» TEXT PASSAGE:
--- Start ---

Poetry to Prose
According to novelist and short story writer Joyce Carol Oates, “poetry focuses upon the image, the particular thing, or emotion, or feeling, while prose fiction focuses upon motion through time and space.” Based on this distinction, literary creativity is an impulse that originates in the desire to reflect or capture, in varying degrees, that which exists in the experience of the artist. For many writers, their lives of creativity began, accordingly, in the realm of poetry: that is, with a static regeneration of “the image, the particular thing,” the conceptual. Making the transition from poetry to prose, then, marked a similar transition in stylistic intention: a tendency towards overtly mobile or teleological narrative.
Updike, from Poetry to Prose
Many writers, such as John Updike (and even Oates herself,) have managed to continue generating both poetry and prose with equal regularity since they first began their careers. Updike, whose initial publication was itself a poetry collection, entitled The Carpentered Hen and other tame creatures, is perhaps best known as a novelist ans short-story writer, regularly contributing his short fiction to the New Yorker. However, his first accepted submission (to the New Yorker, in 1954) was in fact a poem entitled “Duet, with Muffled Brake Drums.” Poems constituted a significant portion of his contributions to magazines, and continued to provide his prose with an air of humor and levity long after he began to focus on long-form fiction. He considered poetry to be a similarly stimulating alternative to prose writing, deferring to poetry when stuck on a prose project. “I try to vary what I am doing [in my writing], and my verse, or poetry, is a help here.” Originally an aspiring cartoonist, Updike’s ability to visualize his prose with the sensibility of an artist, as well as articulate his visions with the creativity of a poet, led him to approach his writing with a degree of aesthetic craftsmanship. The evocative atmospheres and language of his prose writing was supported to a large extent by his poetic vision, and contributed to his uniquely creative style.

--- End ---

» DATASET RECORDS:

--- Start ---

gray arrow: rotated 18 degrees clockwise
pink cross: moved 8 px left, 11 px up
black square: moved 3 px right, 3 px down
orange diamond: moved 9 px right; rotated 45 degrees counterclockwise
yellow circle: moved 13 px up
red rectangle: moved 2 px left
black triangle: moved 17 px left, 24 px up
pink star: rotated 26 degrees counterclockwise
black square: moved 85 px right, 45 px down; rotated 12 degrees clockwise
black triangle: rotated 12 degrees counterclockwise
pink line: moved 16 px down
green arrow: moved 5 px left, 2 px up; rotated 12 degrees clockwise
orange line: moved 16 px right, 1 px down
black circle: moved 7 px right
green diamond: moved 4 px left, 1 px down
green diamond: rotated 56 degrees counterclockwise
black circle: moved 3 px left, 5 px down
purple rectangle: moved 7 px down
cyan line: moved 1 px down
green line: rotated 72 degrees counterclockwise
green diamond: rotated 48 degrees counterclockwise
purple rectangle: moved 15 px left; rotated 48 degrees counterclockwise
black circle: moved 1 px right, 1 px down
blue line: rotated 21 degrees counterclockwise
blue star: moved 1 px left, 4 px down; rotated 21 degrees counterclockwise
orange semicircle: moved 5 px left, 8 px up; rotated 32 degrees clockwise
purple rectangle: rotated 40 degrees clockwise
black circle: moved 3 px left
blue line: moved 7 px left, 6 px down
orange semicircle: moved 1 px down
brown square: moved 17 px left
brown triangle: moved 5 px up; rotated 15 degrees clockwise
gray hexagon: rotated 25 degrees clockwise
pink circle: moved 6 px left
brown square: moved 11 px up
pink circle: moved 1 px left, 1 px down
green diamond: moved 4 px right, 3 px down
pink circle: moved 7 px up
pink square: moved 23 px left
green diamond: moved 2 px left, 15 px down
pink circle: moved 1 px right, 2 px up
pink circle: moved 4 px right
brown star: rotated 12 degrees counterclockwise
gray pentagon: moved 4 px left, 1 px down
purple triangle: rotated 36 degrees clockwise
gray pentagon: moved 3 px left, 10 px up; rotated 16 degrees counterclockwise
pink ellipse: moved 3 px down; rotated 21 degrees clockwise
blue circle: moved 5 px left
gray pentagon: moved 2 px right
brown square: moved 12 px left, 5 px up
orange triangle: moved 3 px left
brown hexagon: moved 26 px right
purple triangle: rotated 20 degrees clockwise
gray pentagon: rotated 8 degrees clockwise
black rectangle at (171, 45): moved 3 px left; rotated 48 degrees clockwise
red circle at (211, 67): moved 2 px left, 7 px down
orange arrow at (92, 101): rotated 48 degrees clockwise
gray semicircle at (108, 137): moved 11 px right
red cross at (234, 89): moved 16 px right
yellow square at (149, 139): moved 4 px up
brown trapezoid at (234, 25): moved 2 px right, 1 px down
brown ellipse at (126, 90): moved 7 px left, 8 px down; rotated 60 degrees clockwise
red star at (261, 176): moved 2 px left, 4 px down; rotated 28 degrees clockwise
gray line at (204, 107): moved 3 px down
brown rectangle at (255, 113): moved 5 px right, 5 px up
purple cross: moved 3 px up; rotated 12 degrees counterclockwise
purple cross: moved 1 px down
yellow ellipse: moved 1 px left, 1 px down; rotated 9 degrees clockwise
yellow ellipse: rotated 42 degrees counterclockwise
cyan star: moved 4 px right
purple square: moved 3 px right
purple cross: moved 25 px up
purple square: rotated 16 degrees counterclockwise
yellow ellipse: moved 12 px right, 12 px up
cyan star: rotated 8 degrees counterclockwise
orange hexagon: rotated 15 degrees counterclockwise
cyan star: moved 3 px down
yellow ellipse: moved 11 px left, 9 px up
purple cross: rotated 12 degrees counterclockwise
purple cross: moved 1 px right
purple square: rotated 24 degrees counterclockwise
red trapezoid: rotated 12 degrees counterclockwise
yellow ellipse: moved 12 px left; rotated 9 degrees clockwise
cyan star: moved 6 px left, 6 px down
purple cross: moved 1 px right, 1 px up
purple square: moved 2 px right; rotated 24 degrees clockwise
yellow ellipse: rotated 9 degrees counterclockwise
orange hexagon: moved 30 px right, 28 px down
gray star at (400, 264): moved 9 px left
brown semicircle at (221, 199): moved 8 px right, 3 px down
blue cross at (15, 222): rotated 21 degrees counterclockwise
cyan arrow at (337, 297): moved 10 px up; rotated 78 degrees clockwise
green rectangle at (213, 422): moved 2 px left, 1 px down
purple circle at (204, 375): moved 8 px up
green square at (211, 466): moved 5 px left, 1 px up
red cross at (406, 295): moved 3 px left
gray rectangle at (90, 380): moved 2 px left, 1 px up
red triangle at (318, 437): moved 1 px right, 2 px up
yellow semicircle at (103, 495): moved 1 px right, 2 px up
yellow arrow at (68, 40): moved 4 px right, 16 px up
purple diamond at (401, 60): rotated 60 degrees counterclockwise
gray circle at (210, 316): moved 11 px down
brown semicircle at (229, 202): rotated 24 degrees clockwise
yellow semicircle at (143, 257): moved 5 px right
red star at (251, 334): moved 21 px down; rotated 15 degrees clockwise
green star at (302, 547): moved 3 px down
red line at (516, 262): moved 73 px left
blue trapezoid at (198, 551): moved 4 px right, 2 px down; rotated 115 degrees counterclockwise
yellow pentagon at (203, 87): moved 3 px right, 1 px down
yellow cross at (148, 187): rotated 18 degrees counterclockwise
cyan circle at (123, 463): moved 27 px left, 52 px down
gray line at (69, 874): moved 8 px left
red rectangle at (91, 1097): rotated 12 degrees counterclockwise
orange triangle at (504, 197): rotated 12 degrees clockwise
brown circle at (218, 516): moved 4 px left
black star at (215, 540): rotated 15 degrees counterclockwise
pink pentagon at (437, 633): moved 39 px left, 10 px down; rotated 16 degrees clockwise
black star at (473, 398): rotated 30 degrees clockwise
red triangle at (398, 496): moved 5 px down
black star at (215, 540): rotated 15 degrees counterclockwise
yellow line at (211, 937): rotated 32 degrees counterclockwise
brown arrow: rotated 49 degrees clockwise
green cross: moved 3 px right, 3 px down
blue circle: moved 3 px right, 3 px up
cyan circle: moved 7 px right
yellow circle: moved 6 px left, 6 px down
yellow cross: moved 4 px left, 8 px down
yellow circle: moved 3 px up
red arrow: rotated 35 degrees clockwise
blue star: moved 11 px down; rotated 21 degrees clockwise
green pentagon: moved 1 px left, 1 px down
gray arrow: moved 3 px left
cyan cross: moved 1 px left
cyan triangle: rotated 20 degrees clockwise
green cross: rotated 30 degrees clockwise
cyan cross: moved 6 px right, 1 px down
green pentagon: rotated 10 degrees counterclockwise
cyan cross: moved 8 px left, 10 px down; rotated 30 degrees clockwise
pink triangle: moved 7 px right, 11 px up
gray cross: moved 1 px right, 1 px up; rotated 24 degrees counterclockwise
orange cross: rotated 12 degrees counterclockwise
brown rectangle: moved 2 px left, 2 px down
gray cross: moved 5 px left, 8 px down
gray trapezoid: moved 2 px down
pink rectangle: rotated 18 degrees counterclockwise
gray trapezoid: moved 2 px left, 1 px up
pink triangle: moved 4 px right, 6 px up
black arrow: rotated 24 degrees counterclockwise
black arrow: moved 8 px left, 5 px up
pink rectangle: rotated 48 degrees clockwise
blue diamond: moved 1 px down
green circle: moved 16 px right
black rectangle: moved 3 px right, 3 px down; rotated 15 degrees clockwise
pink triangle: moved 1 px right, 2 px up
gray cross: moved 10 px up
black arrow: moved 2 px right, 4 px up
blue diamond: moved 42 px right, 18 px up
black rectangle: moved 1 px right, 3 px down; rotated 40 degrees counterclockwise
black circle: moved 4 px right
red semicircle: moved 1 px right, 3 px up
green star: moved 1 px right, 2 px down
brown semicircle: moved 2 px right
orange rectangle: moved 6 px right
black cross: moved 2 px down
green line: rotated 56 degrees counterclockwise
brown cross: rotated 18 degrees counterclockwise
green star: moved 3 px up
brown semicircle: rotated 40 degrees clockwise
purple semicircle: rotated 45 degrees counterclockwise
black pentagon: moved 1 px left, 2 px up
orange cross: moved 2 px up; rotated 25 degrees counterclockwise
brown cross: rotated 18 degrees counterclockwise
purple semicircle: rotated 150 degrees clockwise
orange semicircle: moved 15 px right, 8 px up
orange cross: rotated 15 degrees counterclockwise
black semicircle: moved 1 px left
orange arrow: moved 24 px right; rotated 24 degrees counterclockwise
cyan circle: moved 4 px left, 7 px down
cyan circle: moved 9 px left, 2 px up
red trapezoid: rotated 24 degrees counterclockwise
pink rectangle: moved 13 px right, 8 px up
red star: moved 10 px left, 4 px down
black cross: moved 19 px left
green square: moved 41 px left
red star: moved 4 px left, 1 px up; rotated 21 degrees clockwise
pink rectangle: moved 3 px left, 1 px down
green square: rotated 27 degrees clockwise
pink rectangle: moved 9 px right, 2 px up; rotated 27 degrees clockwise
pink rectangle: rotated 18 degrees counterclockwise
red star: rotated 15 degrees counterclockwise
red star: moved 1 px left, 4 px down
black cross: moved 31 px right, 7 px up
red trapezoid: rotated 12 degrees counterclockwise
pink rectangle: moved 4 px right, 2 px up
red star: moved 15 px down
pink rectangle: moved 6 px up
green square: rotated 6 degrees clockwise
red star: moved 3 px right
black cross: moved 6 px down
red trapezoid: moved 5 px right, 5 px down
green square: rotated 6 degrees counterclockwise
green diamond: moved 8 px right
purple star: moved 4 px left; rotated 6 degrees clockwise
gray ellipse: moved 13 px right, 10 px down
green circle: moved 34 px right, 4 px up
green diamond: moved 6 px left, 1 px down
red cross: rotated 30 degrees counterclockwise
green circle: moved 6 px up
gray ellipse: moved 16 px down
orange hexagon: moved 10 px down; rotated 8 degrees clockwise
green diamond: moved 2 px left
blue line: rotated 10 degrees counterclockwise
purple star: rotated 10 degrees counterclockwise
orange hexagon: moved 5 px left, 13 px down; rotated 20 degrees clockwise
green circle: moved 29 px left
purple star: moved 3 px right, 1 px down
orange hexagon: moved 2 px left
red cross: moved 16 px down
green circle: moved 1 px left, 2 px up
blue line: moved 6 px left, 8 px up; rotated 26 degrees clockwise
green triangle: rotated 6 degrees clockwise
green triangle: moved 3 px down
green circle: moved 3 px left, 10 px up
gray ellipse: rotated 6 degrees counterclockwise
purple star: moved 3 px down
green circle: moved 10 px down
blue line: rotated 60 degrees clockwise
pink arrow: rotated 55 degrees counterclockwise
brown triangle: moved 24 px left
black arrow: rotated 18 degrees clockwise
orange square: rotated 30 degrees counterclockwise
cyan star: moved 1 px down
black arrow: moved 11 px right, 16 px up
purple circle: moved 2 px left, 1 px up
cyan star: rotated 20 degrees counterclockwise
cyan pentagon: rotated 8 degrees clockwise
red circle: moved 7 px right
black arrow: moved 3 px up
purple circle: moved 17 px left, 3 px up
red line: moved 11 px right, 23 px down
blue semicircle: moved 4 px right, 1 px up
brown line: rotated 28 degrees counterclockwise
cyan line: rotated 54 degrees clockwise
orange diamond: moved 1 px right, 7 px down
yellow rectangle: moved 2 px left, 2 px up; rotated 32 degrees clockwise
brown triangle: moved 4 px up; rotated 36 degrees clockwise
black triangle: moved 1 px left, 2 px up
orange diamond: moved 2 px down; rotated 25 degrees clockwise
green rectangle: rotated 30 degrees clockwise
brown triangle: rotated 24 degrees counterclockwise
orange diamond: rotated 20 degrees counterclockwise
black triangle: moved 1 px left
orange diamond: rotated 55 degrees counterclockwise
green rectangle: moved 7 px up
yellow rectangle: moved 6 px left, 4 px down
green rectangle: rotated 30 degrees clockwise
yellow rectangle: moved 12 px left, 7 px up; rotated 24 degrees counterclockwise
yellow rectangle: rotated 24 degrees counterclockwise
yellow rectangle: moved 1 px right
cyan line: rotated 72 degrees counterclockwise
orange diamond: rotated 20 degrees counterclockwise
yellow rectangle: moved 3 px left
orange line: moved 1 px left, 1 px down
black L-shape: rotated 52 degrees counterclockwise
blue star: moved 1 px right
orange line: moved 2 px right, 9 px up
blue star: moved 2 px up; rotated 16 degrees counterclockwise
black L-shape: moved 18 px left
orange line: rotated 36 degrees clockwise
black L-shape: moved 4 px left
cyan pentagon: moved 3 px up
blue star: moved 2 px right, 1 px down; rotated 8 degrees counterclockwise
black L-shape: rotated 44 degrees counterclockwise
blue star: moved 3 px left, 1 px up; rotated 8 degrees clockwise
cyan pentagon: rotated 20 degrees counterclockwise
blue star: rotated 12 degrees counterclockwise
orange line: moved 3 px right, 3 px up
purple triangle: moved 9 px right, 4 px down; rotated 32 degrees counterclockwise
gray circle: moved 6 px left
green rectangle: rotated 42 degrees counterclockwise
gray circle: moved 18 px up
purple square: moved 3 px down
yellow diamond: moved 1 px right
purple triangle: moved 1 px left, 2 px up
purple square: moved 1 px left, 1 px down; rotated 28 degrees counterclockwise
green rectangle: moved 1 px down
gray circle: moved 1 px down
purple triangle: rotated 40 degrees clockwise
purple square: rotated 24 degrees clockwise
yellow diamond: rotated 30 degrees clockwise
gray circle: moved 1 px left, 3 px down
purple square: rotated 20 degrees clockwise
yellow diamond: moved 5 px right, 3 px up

--- End ---

» JOB 1: In the passage on moving from poetry to prose, what was Updike's first accepted submission to the New Yorker?
» JOB 2: Continue the passage on moving from poetry to prose, picking up right after its final sentence.

» FINAL RESULT 1: A poem titled "Duet, with Muffled Brake Drums," accepted in 1954.

» FINAL RESULT 2:
Atwood and Carver
Poetry has also served as a springboard for the careers of writers, who go on to focus their efforts on prose more often than poetry. Margaret Atwood and Raymond Carver began their careers as poets, publishing several books of poetry (to immense critical acclaim) before moving onto the novels and short fiction that would define their bodies of work. In Carver’s case, he saw it as a conscious, personal choice to focus more on short stories later in life. Atwood continues to write poetry, but to a lesser extent. In a 1990 interview, Atwood described the difference in processes between writing poetry and prose. For her, the poems she writes uncovers issues that are later worked out in her prose writing. Similarly, her poems lack the formal structure that her novels require in order to be written. “Writing poetry is a state of free float,” Atwood says, meaning that as a process it is much more free-associative. The liberality of the poetic form allows her to directly tap into hidden truths that take much longer to flesh out in her prose.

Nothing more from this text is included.